**Task requirements**
Output only the lines of the entries that follow, starting at the one with "may have been" and running down to the one with "the dealer’s advertised", both included and unchanged.

Collected data entries

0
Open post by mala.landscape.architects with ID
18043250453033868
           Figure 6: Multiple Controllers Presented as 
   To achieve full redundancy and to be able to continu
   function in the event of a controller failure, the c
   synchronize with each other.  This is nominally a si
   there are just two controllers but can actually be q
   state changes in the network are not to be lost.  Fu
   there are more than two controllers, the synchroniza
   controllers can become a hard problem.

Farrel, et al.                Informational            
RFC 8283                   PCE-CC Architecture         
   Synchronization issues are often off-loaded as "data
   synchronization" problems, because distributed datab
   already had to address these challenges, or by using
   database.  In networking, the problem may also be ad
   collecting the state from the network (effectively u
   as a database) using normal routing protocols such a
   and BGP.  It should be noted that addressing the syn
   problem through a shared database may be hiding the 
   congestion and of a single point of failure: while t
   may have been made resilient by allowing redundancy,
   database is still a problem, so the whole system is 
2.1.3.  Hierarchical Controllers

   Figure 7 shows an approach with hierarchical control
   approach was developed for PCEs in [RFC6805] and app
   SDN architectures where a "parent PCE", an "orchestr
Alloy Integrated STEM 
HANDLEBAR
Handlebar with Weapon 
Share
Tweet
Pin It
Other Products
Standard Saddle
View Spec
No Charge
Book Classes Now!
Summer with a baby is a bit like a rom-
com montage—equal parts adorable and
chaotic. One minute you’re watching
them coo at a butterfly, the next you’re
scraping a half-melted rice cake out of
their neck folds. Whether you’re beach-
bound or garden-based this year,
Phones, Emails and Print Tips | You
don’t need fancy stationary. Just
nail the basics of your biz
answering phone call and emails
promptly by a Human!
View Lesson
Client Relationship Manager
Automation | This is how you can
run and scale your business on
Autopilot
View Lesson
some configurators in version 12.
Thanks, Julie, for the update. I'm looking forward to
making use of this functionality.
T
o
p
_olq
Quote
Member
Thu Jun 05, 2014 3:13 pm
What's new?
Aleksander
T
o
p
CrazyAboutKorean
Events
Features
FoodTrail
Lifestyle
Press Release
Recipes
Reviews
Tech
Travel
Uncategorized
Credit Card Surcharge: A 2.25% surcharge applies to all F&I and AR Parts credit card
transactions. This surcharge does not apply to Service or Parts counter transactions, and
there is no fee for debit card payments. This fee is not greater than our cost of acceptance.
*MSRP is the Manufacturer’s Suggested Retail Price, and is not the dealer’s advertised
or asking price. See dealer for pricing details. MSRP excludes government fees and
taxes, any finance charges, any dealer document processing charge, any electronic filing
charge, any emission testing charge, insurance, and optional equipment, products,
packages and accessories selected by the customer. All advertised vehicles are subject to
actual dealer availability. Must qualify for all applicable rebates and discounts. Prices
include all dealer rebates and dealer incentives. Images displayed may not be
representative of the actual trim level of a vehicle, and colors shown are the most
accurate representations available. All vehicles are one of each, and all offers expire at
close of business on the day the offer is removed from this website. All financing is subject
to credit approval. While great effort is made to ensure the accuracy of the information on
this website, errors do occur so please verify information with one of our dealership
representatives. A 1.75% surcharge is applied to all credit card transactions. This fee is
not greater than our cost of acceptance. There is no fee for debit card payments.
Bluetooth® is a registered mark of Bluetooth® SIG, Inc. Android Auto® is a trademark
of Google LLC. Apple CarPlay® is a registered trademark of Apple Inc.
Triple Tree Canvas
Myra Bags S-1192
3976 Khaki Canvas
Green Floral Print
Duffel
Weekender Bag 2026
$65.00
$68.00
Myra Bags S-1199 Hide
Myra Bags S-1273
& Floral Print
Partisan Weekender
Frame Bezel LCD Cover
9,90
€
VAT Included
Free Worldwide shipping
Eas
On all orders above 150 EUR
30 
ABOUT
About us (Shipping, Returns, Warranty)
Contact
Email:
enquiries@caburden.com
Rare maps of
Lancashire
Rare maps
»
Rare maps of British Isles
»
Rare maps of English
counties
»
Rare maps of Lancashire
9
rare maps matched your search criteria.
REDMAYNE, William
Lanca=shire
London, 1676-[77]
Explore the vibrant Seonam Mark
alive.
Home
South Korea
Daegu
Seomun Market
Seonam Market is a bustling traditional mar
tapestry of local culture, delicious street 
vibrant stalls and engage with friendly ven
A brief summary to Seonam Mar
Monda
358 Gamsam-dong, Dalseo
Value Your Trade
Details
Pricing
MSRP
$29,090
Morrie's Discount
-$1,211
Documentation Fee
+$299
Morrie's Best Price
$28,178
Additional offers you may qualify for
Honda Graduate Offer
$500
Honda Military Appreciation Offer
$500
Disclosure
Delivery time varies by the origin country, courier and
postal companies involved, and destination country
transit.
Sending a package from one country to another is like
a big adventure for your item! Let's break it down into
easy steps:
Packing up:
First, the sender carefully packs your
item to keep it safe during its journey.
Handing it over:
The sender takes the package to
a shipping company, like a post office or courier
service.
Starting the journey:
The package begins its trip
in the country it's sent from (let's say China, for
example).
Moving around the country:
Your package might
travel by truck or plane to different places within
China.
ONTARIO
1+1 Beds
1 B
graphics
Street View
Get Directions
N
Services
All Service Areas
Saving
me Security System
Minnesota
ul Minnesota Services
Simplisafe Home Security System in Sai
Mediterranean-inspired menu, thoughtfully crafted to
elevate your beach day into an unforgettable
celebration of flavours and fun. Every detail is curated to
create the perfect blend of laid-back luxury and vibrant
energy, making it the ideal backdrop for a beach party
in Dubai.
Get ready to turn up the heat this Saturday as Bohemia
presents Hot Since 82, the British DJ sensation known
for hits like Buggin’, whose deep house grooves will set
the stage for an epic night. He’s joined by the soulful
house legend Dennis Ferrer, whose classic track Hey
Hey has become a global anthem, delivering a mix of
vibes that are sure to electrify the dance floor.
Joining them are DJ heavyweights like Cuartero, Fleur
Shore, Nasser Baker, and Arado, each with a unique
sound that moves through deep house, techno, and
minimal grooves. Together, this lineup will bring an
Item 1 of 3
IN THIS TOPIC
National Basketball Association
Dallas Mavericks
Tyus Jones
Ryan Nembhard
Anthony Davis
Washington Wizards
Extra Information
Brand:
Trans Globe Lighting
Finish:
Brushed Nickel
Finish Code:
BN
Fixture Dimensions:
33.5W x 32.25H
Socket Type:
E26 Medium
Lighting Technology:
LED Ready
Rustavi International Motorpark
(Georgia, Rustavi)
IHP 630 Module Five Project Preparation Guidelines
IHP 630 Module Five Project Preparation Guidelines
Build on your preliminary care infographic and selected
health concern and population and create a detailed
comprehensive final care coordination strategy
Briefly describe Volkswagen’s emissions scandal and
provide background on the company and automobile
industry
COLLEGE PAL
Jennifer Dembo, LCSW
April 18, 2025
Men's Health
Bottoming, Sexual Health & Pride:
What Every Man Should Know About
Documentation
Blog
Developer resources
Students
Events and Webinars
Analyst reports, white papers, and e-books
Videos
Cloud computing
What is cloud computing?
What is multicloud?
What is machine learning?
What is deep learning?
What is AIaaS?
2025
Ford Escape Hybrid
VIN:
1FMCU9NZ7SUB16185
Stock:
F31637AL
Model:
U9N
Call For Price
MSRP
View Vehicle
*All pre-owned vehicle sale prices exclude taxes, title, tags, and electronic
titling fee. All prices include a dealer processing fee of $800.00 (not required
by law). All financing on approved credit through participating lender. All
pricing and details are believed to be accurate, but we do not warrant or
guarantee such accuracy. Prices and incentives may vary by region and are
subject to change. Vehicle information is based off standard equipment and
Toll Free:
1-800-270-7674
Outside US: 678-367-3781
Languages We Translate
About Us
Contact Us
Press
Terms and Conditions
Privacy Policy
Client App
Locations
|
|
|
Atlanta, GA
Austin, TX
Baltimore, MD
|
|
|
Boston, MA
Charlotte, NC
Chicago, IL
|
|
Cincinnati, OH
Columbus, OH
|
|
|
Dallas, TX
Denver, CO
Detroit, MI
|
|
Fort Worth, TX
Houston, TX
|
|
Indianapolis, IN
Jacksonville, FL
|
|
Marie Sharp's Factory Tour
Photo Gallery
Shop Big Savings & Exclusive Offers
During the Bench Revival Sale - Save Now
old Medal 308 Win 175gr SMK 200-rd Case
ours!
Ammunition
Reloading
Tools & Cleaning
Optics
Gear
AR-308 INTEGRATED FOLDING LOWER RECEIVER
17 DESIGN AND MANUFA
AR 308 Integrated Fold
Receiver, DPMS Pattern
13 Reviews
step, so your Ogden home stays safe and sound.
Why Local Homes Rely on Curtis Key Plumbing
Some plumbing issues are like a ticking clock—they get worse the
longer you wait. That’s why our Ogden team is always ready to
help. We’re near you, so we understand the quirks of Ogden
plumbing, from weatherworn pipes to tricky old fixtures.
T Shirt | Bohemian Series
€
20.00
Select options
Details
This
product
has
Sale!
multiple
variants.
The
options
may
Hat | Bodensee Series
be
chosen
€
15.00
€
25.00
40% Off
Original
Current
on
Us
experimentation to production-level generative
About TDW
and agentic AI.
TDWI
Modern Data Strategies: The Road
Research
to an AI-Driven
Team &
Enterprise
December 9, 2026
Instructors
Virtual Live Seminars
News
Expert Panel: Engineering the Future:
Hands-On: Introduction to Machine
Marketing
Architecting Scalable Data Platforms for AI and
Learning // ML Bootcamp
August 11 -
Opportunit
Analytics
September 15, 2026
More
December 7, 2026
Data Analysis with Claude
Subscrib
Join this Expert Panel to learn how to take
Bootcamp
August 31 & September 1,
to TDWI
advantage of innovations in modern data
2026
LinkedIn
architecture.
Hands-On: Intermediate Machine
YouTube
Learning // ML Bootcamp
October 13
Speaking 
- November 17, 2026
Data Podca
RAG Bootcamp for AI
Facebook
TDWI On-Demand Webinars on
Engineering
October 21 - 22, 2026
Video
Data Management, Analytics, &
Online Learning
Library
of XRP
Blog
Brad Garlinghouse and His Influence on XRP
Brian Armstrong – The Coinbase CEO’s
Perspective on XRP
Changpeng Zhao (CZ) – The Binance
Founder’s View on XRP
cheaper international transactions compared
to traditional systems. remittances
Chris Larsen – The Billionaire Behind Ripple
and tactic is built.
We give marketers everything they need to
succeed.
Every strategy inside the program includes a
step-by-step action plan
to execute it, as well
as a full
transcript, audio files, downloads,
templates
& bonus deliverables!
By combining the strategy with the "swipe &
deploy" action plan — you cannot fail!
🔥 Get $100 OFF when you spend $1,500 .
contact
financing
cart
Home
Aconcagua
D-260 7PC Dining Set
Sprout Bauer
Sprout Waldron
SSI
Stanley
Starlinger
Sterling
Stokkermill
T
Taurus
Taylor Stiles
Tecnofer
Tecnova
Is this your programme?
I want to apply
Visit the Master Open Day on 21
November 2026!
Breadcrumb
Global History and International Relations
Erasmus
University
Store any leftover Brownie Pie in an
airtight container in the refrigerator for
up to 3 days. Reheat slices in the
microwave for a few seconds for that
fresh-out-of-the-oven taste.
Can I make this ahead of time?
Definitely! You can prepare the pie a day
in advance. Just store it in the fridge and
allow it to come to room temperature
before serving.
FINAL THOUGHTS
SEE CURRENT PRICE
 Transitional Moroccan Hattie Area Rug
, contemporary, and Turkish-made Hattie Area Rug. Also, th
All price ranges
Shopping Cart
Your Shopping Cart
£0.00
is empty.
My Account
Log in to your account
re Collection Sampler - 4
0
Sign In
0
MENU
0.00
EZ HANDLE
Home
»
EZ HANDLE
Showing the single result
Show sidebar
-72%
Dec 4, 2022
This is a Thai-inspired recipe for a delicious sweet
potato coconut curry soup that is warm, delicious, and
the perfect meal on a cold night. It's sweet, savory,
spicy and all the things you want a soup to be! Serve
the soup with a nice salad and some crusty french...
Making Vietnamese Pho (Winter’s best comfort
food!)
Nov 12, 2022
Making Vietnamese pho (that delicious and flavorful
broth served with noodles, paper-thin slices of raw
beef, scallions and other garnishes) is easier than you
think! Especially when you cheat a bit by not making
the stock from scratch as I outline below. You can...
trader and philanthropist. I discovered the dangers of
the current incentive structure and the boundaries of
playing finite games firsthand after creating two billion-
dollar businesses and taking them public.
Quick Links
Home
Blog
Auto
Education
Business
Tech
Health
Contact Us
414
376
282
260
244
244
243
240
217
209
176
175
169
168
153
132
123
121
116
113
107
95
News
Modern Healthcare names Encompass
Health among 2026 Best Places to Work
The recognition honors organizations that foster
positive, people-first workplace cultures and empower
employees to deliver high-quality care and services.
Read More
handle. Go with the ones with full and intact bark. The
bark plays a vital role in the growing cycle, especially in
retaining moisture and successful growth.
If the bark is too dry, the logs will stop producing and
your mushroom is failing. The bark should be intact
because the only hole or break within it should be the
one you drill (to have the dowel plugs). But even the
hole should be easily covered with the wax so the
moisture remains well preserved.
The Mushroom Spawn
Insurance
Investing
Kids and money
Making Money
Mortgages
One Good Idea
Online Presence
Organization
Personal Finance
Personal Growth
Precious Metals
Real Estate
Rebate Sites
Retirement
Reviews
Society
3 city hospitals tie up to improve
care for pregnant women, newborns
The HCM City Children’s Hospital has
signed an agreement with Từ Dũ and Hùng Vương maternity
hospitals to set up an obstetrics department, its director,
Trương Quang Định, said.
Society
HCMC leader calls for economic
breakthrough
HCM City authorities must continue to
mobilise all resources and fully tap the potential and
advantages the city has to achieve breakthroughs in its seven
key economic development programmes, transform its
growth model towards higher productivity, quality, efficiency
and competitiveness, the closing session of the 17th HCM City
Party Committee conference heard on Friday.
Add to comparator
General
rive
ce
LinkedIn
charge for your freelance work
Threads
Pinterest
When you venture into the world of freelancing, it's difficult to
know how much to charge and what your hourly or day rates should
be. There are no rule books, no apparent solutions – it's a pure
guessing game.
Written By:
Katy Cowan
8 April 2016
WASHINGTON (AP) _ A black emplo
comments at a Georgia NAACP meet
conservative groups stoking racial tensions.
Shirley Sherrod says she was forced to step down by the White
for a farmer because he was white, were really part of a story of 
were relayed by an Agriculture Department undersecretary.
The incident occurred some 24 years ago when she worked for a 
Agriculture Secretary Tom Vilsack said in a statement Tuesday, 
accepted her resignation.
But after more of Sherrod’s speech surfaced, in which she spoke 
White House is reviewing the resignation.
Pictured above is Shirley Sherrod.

**Answer to this problem**
   may have been made resilient by allowing redundancy,
   database is still a problem, so the whole system is 
2.1.3.  Hierarchical Controllers

   Figure 7 shows an approach with hierarchical control
   approach was developed for PCEs in [RFC6805] and app
   SDN architectures where a "parent PCE", an "orchestr
Alloy Integrated STEM 
HANDLEBAR
Handlebar with Weapon 
Share
Tweet
Pin It
Other Products
Standard Saddle
View Spec
No Charge
Book Classes Now!
Summer with a baby is a bit like a rom-
com montage—equal parts adorable and
chaotic. One minute you’re watching
them coo at a butterfly, the next you’re
scraping a half-melted rice cake out of
their neck folds. Whether you’re beach-
bound or garden-based this year,
Phones, Emails and Print Tips | You
don’t need fancy stationary. Just
nail the basics of your biz
answering phone call and emails
promptly by a Human!
View Lesson
Client Relationship Manager
Automation | This is how you can
run and scale your business on
Autopilot
View Lesson
some configurators in version 12.
Thanks, Julie, for the update. I'm looking forward to
making use of this functionality.
T
o
p
_olq
Quote
Member
Thu Jun 05, 2014 3:13 pm
What's new?
Aleksander
T
o
p
CrazyAboutKorean
Events
Features
FoodTrail
Lifestyle
Press Release
Recipes
Reviews
Tech
Travel
Uncategorized
Credit Card Surcharge: A 2.25% surcharge applies to all F&I and AR Parts credit card
transactions. This surcharge does not apply to Service or Parts counter transactions, and
there is no fee for debit card payments. This fee is not greater than our cost of acceptance.
*MSRP is the Manufacturer’s Suggested Retail Price, and is not the dealer’s advertised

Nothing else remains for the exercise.